| EXERCISE INSTRUCTIONS |
Pick out the lines below that contain the string "unit" and copy them all.

* * * *

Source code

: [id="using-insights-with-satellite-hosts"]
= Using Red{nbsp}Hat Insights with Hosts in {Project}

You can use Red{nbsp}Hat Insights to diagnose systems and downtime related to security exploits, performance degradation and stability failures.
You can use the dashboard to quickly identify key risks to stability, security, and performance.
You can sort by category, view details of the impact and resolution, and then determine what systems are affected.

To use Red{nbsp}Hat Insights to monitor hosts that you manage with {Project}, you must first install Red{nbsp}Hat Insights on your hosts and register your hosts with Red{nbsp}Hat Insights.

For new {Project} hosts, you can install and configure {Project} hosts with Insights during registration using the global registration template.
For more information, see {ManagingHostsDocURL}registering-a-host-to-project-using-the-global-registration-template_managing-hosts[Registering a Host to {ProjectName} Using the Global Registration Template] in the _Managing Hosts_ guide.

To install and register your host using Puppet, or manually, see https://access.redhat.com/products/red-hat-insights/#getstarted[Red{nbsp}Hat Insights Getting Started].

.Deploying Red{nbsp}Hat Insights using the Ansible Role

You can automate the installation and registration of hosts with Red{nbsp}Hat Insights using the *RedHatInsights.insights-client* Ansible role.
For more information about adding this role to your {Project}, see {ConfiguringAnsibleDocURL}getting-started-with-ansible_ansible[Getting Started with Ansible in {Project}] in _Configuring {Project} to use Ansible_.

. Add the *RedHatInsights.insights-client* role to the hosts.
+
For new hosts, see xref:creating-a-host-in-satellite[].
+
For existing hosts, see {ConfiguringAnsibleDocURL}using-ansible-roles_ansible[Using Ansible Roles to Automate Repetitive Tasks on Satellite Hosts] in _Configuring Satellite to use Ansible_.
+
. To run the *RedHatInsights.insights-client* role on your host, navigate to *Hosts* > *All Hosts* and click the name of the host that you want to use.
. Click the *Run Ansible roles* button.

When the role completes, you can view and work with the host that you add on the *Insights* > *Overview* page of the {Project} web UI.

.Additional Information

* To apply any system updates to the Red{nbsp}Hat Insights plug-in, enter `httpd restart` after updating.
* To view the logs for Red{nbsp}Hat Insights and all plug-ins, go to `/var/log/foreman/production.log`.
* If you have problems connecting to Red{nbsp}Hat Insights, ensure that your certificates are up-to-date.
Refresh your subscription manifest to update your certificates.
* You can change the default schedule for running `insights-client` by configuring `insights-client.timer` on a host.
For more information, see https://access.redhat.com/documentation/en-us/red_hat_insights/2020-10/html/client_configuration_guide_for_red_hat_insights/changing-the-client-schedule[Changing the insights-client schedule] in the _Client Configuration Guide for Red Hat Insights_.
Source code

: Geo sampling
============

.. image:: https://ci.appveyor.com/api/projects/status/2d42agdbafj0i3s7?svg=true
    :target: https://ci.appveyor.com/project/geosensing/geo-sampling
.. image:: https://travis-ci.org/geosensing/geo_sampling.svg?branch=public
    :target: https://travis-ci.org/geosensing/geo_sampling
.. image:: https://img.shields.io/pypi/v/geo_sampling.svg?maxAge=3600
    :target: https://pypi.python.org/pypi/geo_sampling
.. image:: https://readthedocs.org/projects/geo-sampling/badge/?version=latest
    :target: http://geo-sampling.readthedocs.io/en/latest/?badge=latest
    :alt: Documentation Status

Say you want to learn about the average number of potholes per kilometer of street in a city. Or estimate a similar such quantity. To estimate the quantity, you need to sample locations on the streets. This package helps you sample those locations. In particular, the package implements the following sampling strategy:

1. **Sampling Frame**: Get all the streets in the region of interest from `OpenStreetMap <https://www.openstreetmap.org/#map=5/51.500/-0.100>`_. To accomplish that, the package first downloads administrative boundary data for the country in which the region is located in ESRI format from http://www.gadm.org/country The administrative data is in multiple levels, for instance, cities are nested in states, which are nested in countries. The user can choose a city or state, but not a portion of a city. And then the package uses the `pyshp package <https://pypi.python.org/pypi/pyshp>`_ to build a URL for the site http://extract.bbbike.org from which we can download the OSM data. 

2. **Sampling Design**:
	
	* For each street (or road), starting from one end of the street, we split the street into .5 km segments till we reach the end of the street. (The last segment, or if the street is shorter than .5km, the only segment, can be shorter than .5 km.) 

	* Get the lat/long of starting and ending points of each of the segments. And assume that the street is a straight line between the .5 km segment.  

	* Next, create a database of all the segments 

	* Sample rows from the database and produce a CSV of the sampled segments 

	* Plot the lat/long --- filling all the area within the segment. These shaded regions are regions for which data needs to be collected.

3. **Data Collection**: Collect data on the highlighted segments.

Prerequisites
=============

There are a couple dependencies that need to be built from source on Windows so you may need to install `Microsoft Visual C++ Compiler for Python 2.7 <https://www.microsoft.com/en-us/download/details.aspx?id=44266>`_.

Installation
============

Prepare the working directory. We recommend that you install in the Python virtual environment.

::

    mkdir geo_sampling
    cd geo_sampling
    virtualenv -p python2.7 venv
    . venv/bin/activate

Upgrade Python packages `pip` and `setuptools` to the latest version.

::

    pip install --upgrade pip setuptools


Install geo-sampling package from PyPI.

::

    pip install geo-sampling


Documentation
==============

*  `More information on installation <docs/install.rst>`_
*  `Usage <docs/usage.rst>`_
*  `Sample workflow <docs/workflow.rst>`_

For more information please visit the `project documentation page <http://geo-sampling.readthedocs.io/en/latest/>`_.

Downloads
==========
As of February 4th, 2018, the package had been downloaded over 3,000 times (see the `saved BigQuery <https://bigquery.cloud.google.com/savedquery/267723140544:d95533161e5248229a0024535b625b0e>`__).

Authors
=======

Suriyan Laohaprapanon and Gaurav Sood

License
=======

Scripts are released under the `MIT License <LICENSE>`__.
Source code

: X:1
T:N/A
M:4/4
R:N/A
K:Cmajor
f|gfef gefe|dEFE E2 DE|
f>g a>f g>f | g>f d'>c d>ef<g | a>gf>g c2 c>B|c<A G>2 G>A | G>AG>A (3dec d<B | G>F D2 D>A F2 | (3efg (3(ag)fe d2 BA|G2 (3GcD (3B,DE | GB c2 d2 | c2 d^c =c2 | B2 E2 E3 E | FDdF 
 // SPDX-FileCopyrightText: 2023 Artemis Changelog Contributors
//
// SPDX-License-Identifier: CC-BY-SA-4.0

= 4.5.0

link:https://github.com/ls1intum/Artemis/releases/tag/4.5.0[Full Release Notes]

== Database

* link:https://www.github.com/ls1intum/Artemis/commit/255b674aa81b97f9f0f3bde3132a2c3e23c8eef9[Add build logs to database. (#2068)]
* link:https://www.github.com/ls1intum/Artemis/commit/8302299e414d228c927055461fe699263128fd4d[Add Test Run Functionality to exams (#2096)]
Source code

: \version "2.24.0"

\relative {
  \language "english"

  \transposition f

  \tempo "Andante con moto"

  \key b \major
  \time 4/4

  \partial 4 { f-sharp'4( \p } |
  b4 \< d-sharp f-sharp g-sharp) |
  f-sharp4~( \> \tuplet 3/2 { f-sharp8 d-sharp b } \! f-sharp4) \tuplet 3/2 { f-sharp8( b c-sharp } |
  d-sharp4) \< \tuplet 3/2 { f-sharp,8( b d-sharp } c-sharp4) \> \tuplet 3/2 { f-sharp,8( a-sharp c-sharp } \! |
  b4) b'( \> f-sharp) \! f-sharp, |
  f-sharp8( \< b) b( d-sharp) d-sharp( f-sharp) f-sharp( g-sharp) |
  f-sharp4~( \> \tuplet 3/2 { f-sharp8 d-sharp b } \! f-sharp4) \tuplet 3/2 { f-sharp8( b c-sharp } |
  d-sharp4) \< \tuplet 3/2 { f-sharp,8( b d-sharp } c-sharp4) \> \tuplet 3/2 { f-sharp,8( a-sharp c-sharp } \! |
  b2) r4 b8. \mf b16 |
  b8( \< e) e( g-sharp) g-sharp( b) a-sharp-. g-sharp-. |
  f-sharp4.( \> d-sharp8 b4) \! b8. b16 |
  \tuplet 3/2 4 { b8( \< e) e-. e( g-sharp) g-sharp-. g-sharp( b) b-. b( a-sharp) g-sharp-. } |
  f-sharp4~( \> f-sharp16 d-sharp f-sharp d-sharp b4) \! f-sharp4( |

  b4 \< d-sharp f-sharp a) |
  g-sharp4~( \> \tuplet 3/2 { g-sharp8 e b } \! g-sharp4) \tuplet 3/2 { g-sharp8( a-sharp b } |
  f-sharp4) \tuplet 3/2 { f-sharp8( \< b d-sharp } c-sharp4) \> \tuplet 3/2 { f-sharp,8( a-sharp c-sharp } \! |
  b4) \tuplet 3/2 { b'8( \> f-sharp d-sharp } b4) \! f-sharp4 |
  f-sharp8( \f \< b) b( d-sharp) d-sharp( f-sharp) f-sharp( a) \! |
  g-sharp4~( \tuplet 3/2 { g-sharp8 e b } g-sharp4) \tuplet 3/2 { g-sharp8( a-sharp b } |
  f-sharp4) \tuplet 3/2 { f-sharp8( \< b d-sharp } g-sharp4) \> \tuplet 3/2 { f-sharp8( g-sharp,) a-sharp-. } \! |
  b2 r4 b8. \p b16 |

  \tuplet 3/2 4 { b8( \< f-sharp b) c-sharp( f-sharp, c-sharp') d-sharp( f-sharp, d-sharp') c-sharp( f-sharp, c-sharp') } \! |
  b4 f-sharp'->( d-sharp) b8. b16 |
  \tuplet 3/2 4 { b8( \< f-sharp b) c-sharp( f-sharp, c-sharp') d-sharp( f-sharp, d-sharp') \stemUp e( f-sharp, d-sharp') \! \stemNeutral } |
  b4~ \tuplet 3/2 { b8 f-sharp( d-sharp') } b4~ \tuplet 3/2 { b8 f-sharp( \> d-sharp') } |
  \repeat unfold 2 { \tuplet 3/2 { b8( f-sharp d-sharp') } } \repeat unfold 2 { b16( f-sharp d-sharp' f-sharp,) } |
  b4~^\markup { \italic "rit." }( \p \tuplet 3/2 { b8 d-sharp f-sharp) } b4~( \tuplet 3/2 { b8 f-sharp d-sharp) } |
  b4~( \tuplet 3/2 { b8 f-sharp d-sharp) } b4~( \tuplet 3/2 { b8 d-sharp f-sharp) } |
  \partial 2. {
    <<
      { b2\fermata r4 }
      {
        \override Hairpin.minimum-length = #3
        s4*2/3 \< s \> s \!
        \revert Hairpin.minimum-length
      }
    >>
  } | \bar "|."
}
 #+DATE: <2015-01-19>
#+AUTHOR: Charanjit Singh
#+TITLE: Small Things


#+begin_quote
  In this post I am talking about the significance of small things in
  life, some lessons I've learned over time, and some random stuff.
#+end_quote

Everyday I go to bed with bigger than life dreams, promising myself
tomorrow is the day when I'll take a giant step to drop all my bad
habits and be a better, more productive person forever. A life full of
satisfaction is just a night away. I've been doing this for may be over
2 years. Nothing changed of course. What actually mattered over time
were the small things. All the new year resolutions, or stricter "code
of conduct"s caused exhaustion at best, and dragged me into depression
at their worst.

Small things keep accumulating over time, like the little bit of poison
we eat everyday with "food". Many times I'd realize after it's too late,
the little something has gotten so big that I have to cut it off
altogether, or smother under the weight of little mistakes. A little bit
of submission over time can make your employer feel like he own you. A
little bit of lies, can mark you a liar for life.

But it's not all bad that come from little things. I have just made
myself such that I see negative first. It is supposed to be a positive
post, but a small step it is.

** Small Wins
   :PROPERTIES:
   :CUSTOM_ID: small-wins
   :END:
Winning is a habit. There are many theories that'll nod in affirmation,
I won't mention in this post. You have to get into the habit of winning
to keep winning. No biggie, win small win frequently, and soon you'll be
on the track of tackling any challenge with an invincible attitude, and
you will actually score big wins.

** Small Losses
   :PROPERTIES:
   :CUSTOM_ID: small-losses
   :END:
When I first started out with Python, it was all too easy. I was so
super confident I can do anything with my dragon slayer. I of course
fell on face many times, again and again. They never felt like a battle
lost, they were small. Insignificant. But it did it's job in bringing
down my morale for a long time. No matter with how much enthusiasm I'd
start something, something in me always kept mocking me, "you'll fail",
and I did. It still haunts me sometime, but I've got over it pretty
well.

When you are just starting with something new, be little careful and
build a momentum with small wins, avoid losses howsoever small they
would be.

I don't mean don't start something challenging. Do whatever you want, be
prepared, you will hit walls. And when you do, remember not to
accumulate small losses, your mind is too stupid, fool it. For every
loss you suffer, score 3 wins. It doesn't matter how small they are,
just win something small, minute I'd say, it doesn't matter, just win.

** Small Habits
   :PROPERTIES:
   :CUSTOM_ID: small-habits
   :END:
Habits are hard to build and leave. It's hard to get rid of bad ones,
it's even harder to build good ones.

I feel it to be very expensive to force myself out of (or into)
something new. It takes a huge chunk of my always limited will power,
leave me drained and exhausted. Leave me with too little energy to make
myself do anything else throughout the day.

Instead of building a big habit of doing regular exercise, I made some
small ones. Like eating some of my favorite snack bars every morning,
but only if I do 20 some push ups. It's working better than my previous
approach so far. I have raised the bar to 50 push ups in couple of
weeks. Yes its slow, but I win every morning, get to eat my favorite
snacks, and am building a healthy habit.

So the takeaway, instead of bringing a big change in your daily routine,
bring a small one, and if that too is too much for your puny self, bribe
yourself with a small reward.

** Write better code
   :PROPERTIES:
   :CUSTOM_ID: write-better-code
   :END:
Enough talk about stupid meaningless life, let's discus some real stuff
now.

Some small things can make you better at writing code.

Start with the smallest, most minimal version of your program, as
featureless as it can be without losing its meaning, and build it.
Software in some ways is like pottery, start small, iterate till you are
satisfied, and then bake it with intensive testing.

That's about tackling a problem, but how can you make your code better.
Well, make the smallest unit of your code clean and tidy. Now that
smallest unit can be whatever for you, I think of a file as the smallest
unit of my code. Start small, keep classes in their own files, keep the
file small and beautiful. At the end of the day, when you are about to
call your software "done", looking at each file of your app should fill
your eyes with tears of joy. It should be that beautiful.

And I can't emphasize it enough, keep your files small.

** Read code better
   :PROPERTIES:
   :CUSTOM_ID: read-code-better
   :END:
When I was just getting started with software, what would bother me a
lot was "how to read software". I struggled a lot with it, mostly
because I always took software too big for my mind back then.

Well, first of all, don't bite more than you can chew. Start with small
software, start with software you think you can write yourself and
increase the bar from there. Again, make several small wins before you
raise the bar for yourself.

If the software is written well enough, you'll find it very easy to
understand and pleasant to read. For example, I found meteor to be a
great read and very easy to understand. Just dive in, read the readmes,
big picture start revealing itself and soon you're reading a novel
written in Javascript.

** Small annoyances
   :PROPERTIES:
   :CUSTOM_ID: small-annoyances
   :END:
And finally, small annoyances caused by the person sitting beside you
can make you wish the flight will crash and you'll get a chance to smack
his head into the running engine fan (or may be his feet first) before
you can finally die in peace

* * * *

| EXERCISE OUTPUT |
Well, make the smallest unit of your code clean and tidy. Now that
smallest unit can be whatever for you, I think of a file as the smallest
unit of my code. Start small, keep classes in their own files, keep the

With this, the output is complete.